PROBLEM TO WORK ON: Please filter the data down to the lines that include the word "picture" and copy them.

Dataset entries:
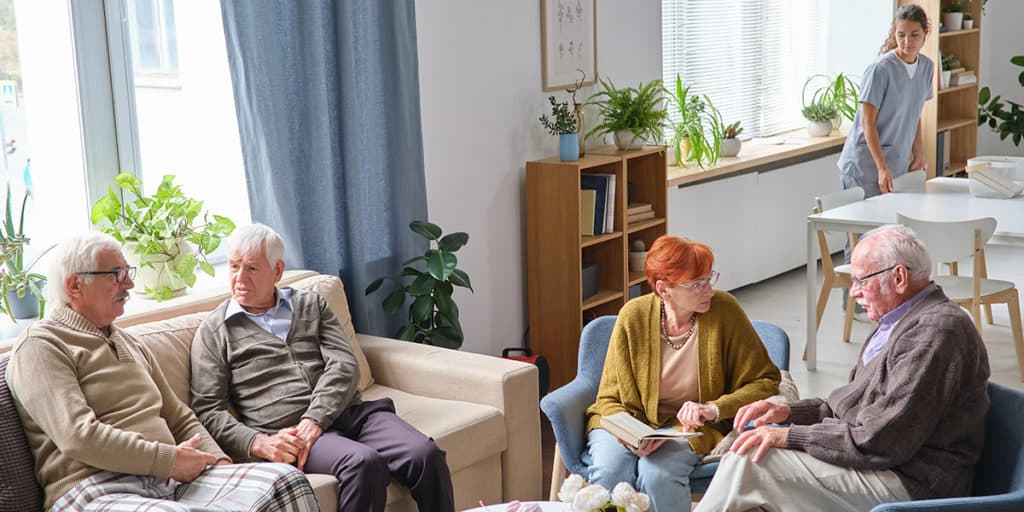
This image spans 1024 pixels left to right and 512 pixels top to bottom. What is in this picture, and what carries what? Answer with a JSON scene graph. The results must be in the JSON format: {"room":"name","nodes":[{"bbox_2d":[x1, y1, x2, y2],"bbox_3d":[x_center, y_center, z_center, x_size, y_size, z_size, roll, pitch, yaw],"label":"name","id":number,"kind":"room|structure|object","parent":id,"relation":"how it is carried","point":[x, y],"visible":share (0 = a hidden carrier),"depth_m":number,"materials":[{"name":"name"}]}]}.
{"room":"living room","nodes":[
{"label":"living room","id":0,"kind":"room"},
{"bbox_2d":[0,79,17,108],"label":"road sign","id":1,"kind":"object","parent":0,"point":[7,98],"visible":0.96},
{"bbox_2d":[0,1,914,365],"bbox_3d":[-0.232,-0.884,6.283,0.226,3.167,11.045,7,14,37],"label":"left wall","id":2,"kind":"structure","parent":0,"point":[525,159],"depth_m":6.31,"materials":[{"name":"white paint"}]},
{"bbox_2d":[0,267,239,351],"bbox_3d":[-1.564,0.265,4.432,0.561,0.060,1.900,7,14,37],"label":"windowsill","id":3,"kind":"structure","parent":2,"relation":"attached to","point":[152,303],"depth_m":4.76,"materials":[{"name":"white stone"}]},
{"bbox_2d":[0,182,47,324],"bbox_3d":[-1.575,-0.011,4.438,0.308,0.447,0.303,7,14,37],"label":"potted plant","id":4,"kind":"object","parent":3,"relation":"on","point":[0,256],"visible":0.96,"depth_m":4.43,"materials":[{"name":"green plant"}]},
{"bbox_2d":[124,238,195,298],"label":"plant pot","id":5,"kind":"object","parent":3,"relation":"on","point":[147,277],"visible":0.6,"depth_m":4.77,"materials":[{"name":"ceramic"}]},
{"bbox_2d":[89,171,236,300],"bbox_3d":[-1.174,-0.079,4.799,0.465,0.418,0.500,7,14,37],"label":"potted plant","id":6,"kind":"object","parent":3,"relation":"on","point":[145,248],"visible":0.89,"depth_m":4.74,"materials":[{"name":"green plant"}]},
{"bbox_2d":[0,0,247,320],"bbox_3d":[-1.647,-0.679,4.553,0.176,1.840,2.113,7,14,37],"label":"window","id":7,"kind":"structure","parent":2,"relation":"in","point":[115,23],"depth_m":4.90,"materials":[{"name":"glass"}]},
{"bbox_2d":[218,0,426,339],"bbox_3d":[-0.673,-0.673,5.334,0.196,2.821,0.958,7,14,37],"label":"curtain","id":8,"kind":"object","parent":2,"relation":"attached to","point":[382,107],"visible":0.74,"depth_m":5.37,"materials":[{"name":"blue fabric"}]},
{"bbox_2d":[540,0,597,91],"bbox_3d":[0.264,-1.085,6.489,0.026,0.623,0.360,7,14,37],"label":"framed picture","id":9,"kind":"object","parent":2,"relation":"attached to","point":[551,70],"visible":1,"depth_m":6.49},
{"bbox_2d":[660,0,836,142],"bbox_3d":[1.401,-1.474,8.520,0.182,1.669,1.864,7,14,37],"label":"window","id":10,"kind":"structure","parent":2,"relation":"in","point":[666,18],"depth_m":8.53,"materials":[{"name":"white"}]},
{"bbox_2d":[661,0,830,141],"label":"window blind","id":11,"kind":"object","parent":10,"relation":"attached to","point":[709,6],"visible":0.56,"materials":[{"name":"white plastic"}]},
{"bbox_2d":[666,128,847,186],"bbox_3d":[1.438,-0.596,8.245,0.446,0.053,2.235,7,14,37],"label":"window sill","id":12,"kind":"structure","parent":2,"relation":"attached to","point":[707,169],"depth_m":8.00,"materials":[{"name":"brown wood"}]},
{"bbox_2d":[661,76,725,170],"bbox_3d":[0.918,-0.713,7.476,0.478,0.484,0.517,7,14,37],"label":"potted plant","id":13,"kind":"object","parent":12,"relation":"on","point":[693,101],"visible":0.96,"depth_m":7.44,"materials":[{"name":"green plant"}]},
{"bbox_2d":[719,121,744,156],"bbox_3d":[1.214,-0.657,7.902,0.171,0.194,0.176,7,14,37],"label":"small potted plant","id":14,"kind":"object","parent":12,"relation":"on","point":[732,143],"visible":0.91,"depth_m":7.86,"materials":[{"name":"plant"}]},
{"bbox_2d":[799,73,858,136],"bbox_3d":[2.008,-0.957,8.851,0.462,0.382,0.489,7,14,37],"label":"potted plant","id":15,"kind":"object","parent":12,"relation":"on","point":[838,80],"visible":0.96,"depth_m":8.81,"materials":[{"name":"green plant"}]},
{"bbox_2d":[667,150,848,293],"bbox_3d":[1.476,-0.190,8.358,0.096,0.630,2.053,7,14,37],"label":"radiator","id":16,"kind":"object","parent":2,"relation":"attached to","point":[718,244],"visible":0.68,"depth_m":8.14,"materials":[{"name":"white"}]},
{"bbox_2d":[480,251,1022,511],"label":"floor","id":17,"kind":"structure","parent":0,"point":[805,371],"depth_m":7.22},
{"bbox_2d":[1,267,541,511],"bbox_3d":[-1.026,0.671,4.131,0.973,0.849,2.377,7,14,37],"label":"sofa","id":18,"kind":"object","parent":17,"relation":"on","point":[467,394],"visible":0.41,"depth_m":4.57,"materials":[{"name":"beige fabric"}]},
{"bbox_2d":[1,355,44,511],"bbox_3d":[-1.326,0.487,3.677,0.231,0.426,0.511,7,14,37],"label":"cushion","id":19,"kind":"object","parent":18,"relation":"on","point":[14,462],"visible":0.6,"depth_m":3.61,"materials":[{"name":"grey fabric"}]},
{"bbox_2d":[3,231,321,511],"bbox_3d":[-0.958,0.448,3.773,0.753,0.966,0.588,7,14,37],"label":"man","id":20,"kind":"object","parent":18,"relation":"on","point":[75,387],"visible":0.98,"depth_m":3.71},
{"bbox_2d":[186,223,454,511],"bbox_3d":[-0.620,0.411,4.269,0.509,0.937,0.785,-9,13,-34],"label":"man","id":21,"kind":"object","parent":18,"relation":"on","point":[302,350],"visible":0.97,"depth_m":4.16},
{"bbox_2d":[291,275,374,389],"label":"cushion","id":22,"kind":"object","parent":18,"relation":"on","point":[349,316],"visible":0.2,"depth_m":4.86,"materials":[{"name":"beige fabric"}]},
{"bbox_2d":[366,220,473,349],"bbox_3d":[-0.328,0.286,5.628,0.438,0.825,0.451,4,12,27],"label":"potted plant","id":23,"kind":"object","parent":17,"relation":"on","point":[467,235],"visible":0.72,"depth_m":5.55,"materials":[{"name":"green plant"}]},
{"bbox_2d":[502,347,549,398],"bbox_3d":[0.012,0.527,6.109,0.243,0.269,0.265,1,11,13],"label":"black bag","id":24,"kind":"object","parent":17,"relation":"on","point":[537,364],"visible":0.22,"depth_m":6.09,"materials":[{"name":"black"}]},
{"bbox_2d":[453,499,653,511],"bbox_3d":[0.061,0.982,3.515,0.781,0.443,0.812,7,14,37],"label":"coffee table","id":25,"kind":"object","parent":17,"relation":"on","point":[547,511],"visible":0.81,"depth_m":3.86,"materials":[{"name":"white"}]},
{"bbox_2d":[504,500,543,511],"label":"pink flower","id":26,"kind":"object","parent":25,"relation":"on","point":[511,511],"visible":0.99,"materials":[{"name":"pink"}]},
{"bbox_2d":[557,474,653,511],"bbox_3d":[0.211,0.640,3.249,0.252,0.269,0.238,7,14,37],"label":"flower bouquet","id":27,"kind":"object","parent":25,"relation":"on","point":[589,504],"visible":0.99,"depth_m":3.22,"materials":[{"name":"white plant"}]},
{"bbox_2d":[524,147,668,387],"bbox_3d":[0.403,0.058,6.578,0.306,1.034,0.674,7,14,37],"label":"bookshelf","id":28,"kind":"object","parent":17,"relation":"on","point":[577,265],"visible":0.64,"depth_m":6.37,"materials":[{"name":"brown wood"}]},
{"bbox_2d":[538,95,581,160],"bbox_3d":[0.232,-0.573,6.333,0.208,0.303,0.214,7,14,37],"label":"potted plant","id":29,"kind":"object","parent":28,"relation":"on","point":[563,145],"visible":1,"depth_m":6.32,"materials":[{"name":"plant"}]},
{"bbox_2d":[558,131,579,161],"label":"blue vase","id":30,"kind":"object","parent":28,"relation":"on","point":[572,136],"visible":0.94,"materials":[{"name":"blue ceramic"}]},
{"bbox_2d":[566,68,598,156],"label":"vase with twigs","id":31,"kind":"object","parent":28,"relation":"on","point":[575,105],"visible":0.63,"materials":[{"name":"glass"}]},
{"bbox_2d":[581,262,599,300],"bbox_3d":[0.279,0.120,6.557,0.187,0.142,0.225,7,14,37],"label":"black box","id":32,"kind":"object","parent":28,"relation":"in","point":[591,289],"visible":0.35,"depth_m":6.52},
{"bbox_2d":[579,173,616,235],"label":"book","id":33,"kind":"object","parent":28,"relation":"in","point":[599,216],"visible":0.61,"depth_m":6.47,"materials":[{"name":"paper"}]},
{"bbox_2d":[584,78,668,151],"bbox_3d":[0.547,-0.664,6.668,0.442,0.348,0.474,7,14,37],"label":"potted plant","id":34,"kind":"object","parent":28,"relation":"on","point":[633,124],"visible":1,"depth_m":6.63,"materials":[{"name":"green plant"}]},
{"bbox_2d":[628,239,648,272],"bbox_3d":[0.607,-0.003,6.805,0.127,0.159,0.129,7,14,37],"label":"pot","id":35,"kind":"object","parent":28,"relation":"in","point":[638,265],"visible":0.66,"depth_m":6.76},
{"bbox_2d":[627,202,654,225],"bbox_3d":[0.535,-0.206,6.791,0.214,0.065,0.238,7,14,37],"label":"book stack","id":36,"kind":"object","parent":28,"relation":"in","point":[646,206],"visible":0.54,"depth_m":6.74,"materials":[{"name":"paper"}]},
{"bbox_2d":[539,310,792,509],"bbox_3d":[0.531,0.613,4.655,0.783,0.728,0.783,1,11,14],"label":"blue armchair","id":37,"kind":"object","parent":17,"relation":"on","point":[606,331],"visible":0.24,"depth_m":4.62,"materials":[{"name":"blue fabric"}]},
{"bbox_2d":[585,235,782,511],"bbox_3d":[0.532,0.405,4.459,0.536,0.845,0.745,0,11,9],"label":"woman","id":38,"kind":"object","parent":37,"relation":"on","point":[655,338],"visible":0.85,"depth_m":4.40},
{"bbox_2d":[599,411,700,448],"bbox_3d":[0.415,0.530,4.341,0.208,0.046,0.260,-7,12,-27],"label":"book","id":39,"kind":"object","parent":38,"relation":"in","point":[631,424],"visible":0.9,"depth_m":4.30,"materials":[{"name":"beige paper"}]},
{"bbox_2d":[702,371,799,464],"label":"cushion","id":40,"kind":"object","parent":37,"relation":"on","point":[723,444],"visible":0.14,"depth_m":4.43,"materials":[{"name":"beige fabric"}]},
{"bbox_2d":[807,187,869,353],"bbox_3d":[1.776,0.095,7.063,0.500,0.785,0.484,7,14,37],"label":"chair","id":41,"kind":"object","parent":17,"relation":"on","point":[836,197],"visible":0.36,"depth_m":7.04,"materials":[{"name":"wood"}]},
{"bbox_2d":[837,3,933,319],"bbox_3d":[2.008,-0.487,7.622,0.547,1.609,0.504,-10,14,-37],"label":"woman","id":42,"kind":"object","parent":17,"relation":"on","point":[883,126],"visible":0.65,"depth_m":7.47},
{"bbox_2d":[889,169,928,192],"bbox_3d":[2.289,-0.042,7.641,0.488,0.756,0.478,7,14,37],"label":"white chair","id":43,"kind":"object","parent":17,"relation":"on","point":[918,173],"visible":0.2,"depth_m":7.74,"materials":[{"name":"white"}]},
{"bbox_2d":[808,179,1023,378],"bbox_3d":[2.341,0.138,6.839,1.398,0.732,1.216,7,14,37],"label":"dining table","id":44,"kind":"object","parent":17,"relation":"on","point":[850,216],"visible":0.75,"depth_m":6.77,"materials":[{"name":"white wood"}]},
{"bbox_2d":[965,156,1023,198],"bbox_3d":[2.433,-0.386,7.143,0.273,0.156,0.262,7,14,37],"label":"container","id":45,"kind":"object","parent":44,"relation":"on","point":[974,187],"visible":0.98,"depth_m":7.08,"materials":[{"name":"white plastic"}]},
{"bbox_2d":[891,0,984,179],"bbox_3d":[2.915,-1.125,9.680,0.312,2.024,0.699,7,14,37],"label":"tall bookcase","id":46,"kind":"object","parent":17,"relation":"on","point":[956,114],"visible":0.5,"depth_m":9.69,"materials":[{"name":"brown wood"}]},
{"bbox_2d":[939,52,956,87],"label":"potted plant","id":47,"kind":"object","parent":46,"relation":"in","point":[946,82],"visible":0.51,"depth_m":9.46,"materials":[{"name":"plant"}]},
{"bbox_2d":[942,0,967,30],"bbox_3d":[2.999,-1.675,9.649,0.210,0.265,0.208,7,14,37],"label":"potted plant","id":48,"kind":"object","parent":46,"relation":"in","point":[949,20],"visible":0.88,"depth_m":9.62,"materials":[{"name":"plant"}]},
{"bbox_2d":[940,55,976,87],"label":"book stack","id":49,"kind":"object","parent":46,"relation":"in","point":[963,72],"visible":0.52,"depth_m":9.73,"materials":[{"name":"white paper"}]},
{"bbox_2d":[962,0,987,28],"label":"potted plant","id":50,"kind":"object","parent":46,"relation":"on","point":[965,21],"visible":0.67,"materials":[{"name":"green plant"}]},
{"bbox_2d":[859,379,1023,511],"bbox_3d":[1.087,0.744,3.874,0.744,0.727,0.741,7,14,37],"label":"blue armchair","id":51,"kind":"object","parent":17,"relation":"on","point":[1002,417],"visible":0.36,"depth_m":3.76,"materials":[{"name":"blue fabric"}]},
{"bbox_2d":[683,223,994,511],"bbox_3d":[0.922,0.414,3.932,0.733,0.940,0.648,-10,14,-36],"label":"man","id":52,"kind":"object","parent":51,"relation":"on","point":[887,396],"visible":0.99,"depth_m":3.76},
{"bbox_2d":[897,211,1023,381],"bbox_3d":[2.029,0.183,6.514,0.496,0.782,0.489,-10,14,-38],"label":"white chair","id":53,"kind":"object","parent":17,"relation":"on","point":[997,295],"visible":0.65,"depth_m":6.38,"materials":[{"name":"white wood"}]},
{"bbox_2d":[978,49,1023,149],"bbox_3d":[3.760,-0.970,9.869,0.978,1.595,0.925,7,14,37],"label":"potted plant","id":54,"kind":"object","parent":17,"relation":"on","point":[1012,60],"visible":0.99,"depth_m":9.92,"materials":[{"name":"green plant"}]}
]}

RESULT BELOW:
This image spans 1024 pixels left to right and 512 pixels top to bottom. What is in this picture, and what carries what? Answer with a JSON scene graph. The results must be in the JSON format: {"room":"name","nodes":[{"bbox_2d":[x1, y1, x2, y2],"bbox_3d":[x_center, y_center, z_center, x_size, y_size, z_size, roll, pitch, yaw],"label":"name","id":number,"kind":"room|structure|object","parent":id,"relation":"how it is carried","point":[x, y],"visible":share (0 = a hidden carrier),"depth_m":number,"materials":[{"name":"name"}]}]}.
{"bbox_2d":[540,0,597,91],"bbox_3d":[0.264,-1.085,6.489,0.026,0.623,0.360,7,14,37],"label":"framed picture","id":9,"kind":"object","parent":2,"relation":"attached to","point":[551,70],"visible":1,"depth_m":6.49},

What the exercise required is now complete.